Par ailleurs, parmi les individus qui vivent sous le seuil de pauvreté, on observe des taux de renoncement aux soins médicaux et dentaires nettement plus élevés (6,7 % et 11,3 %, respectivement, contre 3,2 % et 5,9 % chez les personnes non pauvres). La situation s'aggrave pour les ménages qui perçoivent le Revenu minimum d’insertion (RMI) : 11,6 % d’entre eux renoncent à des soins médicaux et 19,0 % à des soins dentaires. La situation économique des ménages influe également sur leur recours aux soins et une aggravation de cette situation fait perdurer leur renoncement : "parmi les personnes ayant déclaré avoir renoncé à des soins médicaux, du fait de l’insuffisance de leurs ressources, au cours des douze mois précédant l’enquête de 2006, 29 % ont de nouveau été amenées, dans les 12 mois suivants, à faire le choix de ne pas consulter (alors que leur état de santé le nécessitait)". Chez les personnes qui auraient eu besoin de soins dentaires, l’écart est encore plus net (49,6 % contre 33,6 %).

L’impact négatif de l’âge

Cette question du renoncement aux soins s'inscrit au coeur de la problématique relative aux inégalités de santé, qui peuvent être aggravées du fait même de ces renoncements.
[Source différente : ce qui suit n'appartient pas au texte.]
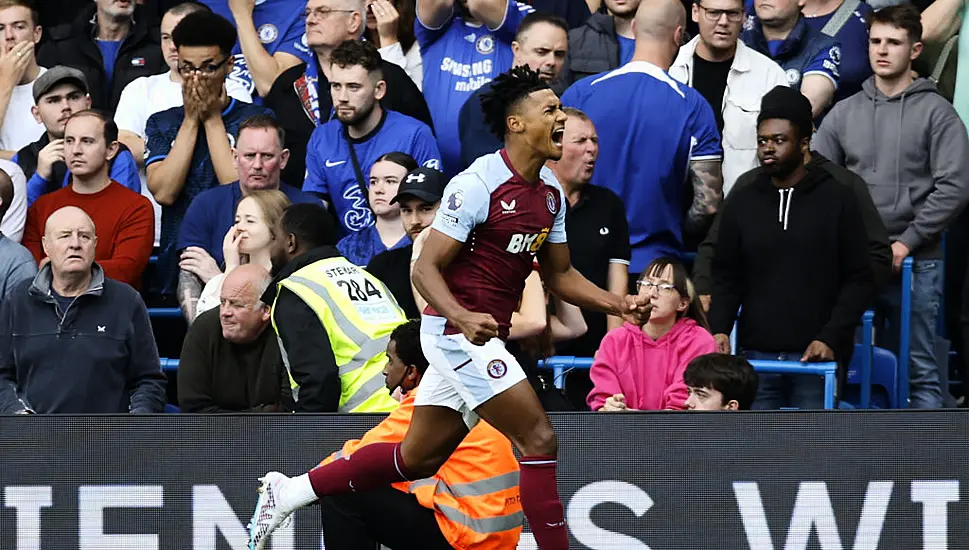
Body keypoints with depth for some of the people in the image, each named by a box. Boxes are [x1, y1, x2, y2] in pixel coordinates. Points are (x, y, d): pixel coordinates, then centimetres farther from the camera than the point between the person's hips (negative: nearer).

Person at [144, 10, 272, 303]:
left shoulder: (257, 118, 5)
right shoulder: (162, 123, 14)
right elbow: (163, 192, -1)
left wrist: (212, 119, -2)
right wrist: (191, 120, 0)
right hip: (175, 266, 2)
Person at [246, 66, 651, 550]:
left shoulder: (550, 192, 8)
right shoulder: (478, 184, -17)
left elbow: (559, 275, 19)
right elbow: (426, 268, -18)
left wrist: (619, 305, 3)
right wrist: (462, 317, -35)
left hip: (484, 335, 9)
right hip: (457, 330, -9)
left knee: (416, 458, 14)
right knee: (539, 439, -14)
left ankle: (288, 492, 24)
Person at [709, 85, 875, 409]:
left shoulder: (837, 200, 4)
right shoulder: (742, 203, 12)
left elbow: (859, 281, 2)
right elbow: (726, 279, 15)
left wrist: (831, 338, -10)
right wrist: (719, 329, -2)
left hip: (817, 357, -3)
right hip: (757, 356, 3)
L'Insee note à cet égard un "autre point qui mérite d’être souligné : si les statistiques descriptives font apparaître un taux de renoncement sensiblement plus élevé parmi les bénéficiaires de la CMU‑C, à caractéristiques égales, ces derniers n’auraient pas plus tendance à se passer de certains soins que les titulaires d’une complémentaire classique". Les résultats montrent que le renoncement aux soins est plus probable lorsque la couverture est de médiocre qualité, toutes choses égales par ailleurs.

En conclusion, explique l'enquête de l'Insee, moins l’état de santé est jugé bon, plus la probabilité de ne pas consulter pour des raisons financières plutôt que pour d’autres raisons est élevée, toutes choses égales par ailleurs. "L’impact négatif de l’âge sur la probabilité de ne pas se rendre chez le médecin s’observe aussi bien dans le cas du renoncement financier que dans le cas où cette décision est motivée par d’autres raisons. S’agissant du renoncement pour raisons financières, on constate que seuls les 70 ans et plus ont une probabilité significativement plus faible de ne pas consulter". Le niveau actuel des retraites ne doit pas être étranger à un situation qui pourrait s'aggraver dans l'avenir.

Pour la suite, l'Insee propose d'analyser les mesures de politique publique qui seraient de nature à limiter l’ampleur du phénomène, "la décision de ne pas consulter n’étant pas toujours motivée par des raisons financières". Sont évoquées les actions sur l’offre de soins (lutte contre les déserts médicaux), des mesures en matière de politique de transport (à destination, notamment, des personnes vivant en milieu rural et n’ayant pas de véhicule personnel), des mesures facilitant l’articulation des temps professionnel, familial et personnel, ou encore des actions de communication en matière de santé (permettant d’atténuer la peur des soins, de renforcer la confiance à l’égard des praticiens). Affaire à suivre.

J-J C

(1) L’enquête SRCV, réalisée par l’Insee, est la partie française de l’EU‑Silc (« European Union Statistics on Income and Living Conditions »), une enquête européenne sous la coordination d’Eurostat, qui vise à fournir des informations transversales et longitudinales comparables sur le revenu, la pauvreté, l’exclusion sociale et les conditions de vie. Lors de chacune de ces vagues d’enquête, collectées de 2004 à 2007, environ 10 000 ménages (de l’ordre de 20 000 individus âgés de 16 ans et plus) ont été interrogés. L’analyse descriptive présentée dans l'article de l'Insee porte sur l’ensemble des individus de 16 ans et plus.